The 10-minute get-in runs smoothly, as our technical manager, Sarah Jane Shiels, has allocated jobs to everyone in logical order. Then we wait for punters. Even though just a handful turn up on the first night, we are told that it’s normal for this time – after all, it’s still another three days before the Festival even opens. The show itself runs really well and everyone is on top of their game.

Next day I email a dozen or so reviewers, on the advice of the Fringe Press Office, to check if we’re on anyone’s review schedule. One magazine has us on their list and this morning (Saturday) I learn that another website has booked a press ticket for Monday.

That night, we go out about 3.30pm with flyers, concentrating on the Royal Mile until 6.30pm, then staying around Grassmarket. This time we almost half fill the venue. I know from flyering festival shows before, that it's all about accumulating awareness over a few days, so if we keep up the four hours of flyering, we could well fill the house by early next week.

Meanwhile, I have yet to send the rehearsal photos to the picture desks and I have a trip of the hostels to do, to poster and maybe give some free tickets to staff (the rationale being that if they like the show, they will tell their guests).

Roll on Week One! We’re ready!

**REQUIRED ACTIONS**
a) In the festival diary, who allocated jobs for the get-in?
b) According to the festival diary, why might free tickets be given to hostel staff?
c) Reproduce the part of the festival diary starting with "Next day I email" and going on through "early next week.".
Rely solely on the festival diary for what comes next.

**DATASET SECTION**
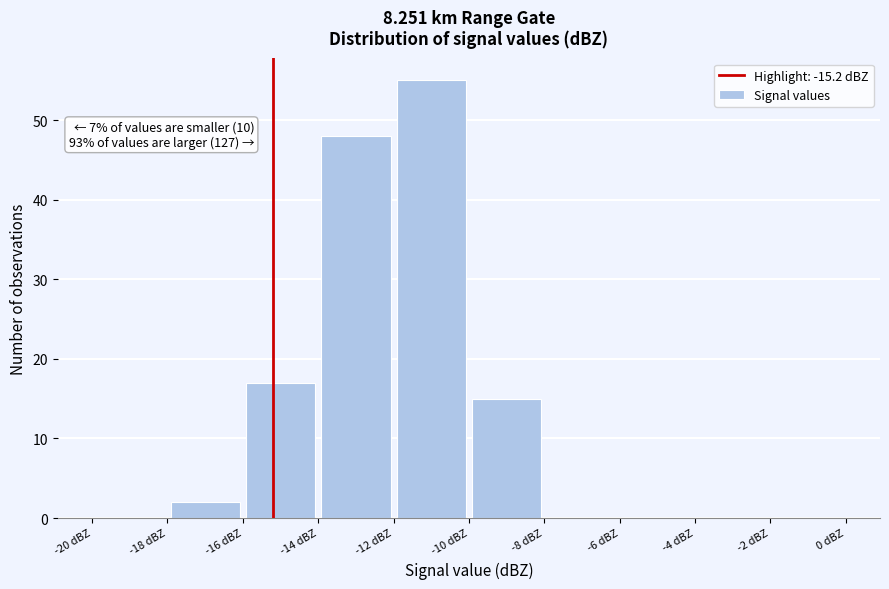

Which range on the x-axis has the tallest bar?

-12 to -10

**TASK-BY-TASK ANSWERS**
a) Sarah Jane Shiels, the technical manager, allocated the jobs.

b) If the staff like the show, they will tell their guests about it.

c)
Next day I email a dozen or so reviewers, on the advice of the Fringe Press Office, to check if we’re on anyone’s review schedule. One magazine has us on their list and this morning (Saturday) I learn that another website has booked a press ticket for Monday.

That night, we go out about 3.30pm with flyers, concentrating on the Royal Mile until 6.30pm, then staying around Grassmarket. This time we almost half fill the venue. I know from flyering festival shows before, that it's all about accumulating awareness over a few days, so if we keep up the four hours of flyering, we could well fill the house by early next week.